When you hear "Cold War," what do you think of? Maybe it's the Space Race — Sputnik and the Moon landing and all of that. Maybe there's some thought of spies and espionage and sabotage. Or maybe it's just the looming threat of nuclear war and everything that would entail should the U.S. and the Soviet Union start firing nukes at each other.

And, yeah, all of those things were part of the Cold War, but there's a lot more than just that. For all the already scary aspects of the Cold War that are pretty well-known, there are plenty of lesser-known things done behind closed doors and kept locked inside once-secret files. In the end, the secrecy is almost understandable; there was some seriously messed up stuff going on during the Cold War.

With that in mind, here's a short list of just some of the weird things that happened. These events run the gamut of things you'd associate with the Cold War — radiation, espionage, nuclear weapons — but are all alike in being somehow concerning, terrifying, or morally reprehensible. In truth, "morally reprehensible" is a pretty common theme here.

You probably know about the nuclear bombs that hit Japan in World War II, but did you know that a nuclear core developed for those bombs caused trouble even after the end of the war? As Science Alert explains, aside from the two nuclear cores in the bombs dropped on Hiroshima and Nagasaki, a third core was also prepared, but Japan surrendered before it could be used. Instead, that core was turned into a tool for Manhattan Project researchers interested in high-risk radiation experiments.

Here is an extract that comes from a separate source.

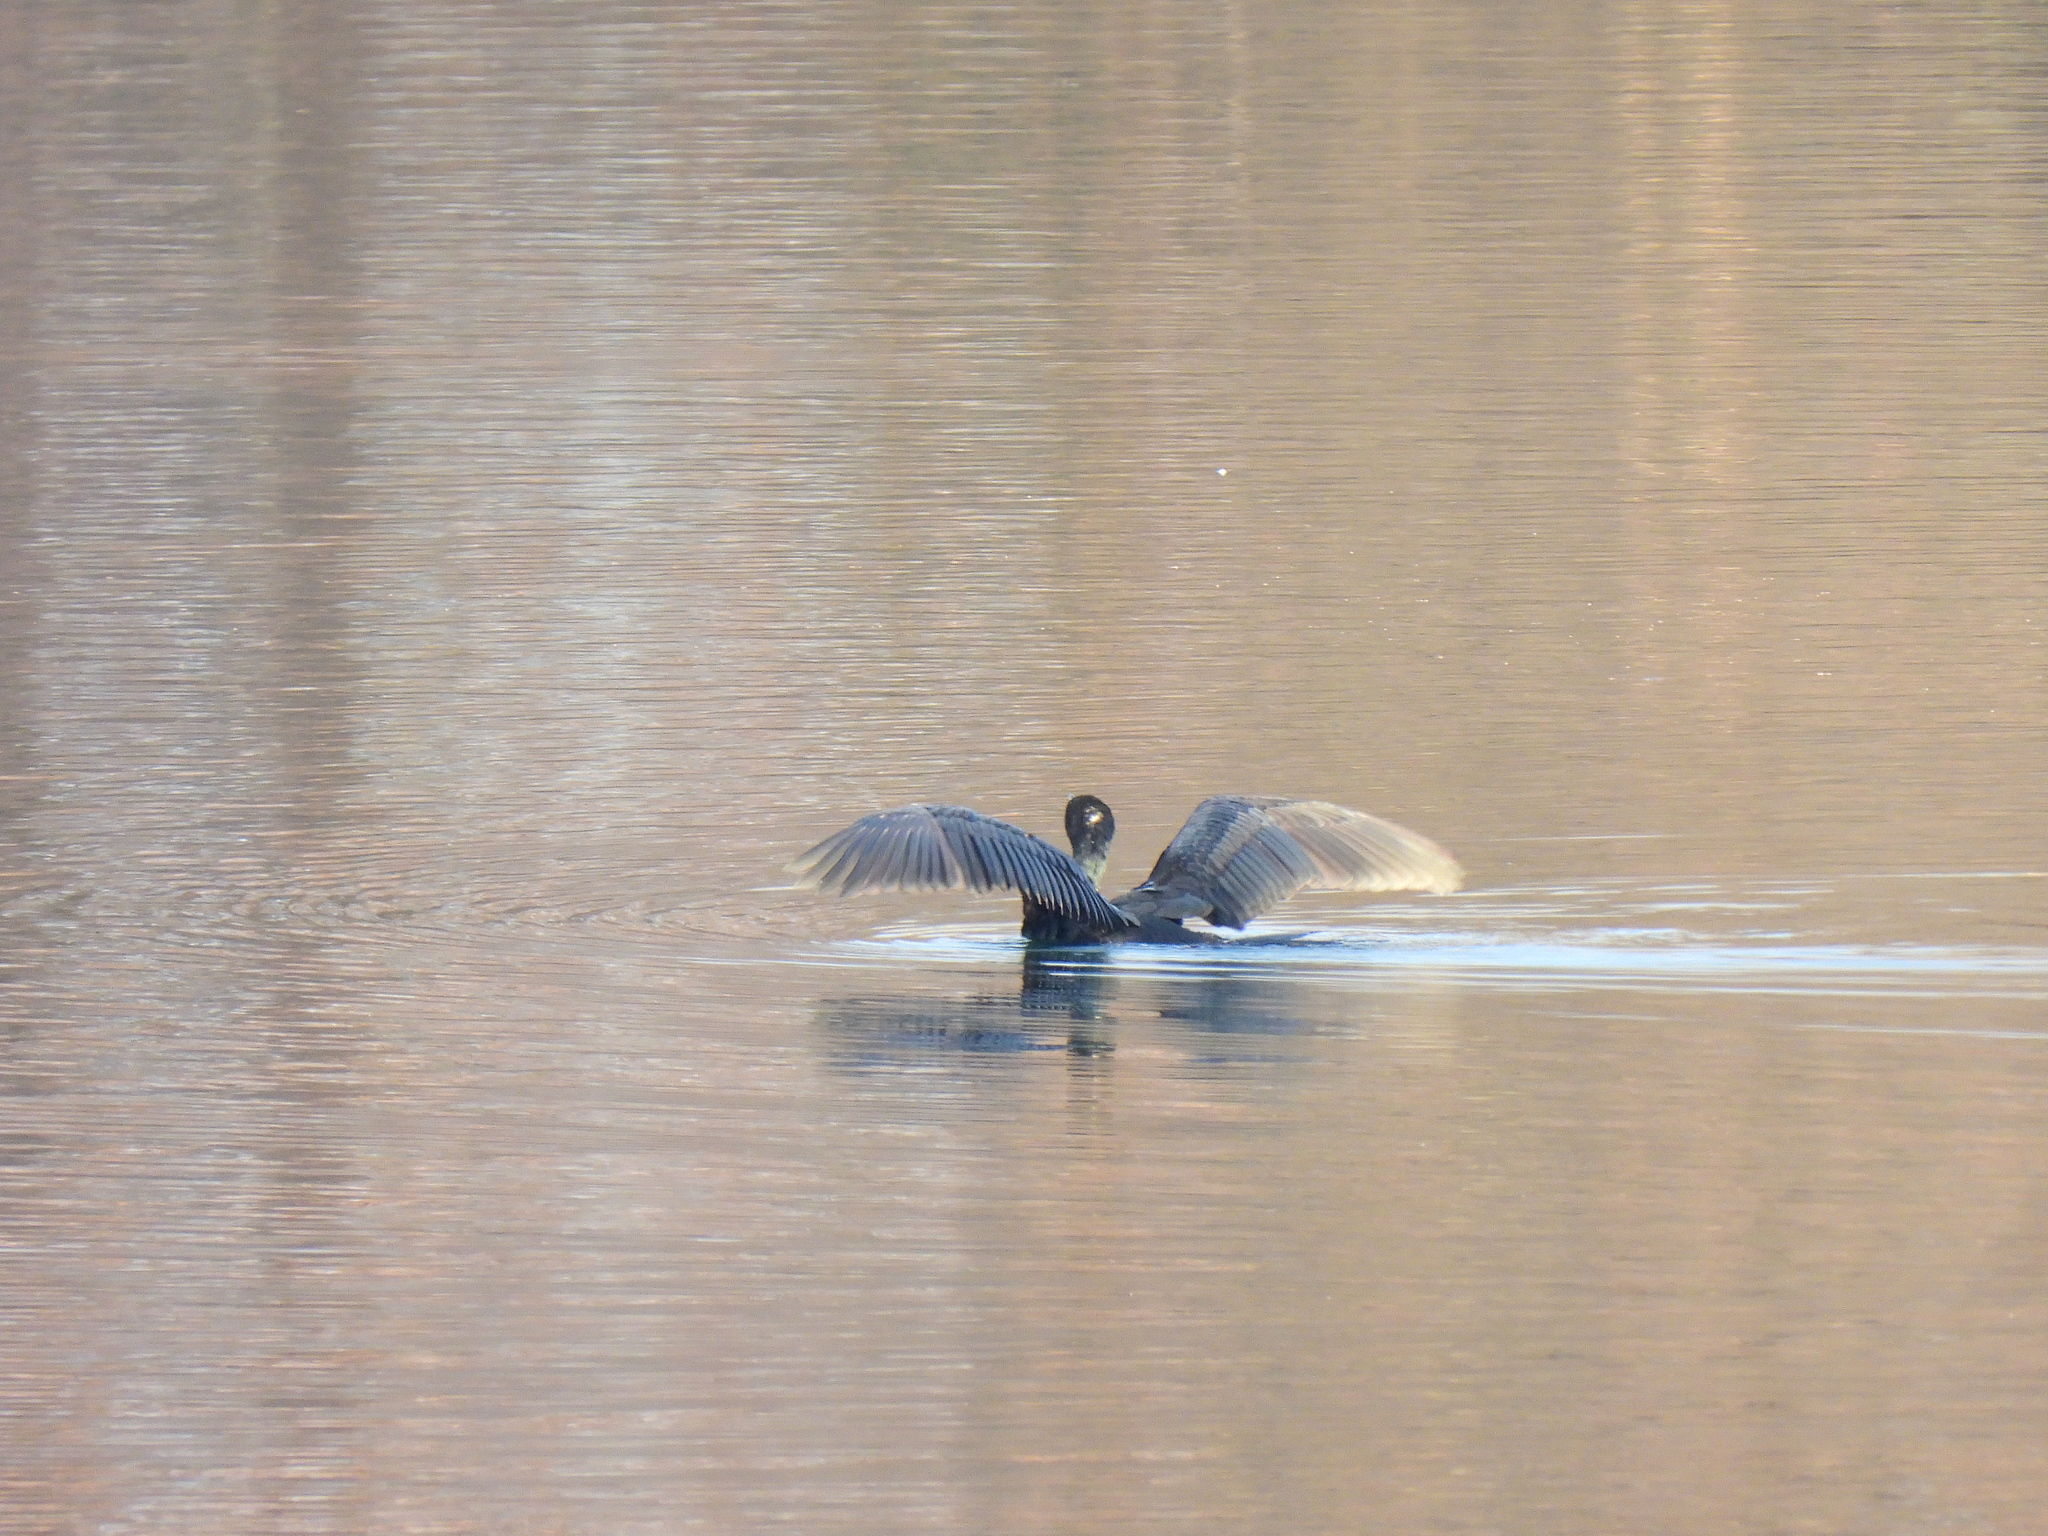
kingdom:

According to the*American Physical Society, in August 1945, Harry Daghlian went into the lab alone and surrounded the core with tungsten carbide bricks, meant to reflect neutrons back to the core, pushing it closer to criticality. He accidentally dropped one of the bricks onto the core, which went critical, bathing Daghlian in the blue light of deadly reaction. That wasn't an isolated incident, though: Less than a year later, in May 1946, Louis Slotin was running a similar test, almost completely shielding the core with a pair of beryllium half-spheres, which he kept apart with just a screwdriver. That's just as dangerous as it sounds — the screwdriver slipped and, once again, the core*went critical.

Both Daghlian and Slotin received deadly doses of radiation, and their deaths weren't pretty. Extreme blistering and burns, gangrene, entire patches of skin peeling off (like Daghlian's hand, above) — you get the picture. The core was fittingly dubbed the Demon Core, and afterward, criticality experiments were no longer conducted hands-on at Los Alamos.

In the 1950s and 1960s, U.S. military doctor Jim Ketchum honestly believed that chemicals were the humane way to go (via NPR). No more bullets and guns — drugs like LSD and 3-quinuclidinyl benzilate (BZ, for short) could effectively take someone out of a fight, incapacitating them in exactly the way you might imagine. These were heavy drugs, after all.

But the military couldn't just start using these weapons. They had to test them out first, and their methods really played fast and loose with morality. Army personnel would consent to taking part in these experiments, but they were never told that they involved drugs. They might get sprayed in the face with a liquid they thought to be water but was actually LSD. Or they might get stuck in an experiment called "The Longest Weekend," described by We Are the Mighty as a three-day-long test in which four volunteers were dosed with varying levels of BZ and locked inside a room, where they had to complete "missions" (mostly relaying radioed information). One soldier was given a placebo, two were given a more moderate dose, and the fourth was high to the point of incapacitation, constantly confounded by being trapped.

And the reason for the secrecy? Researchers didn't want the volunteers' knowledge of being high to affect how they would act while drugged. It seemed best to have them go into things uninformed, though the whole idea of drugging unsuspecting volunteers is still pretty messed up.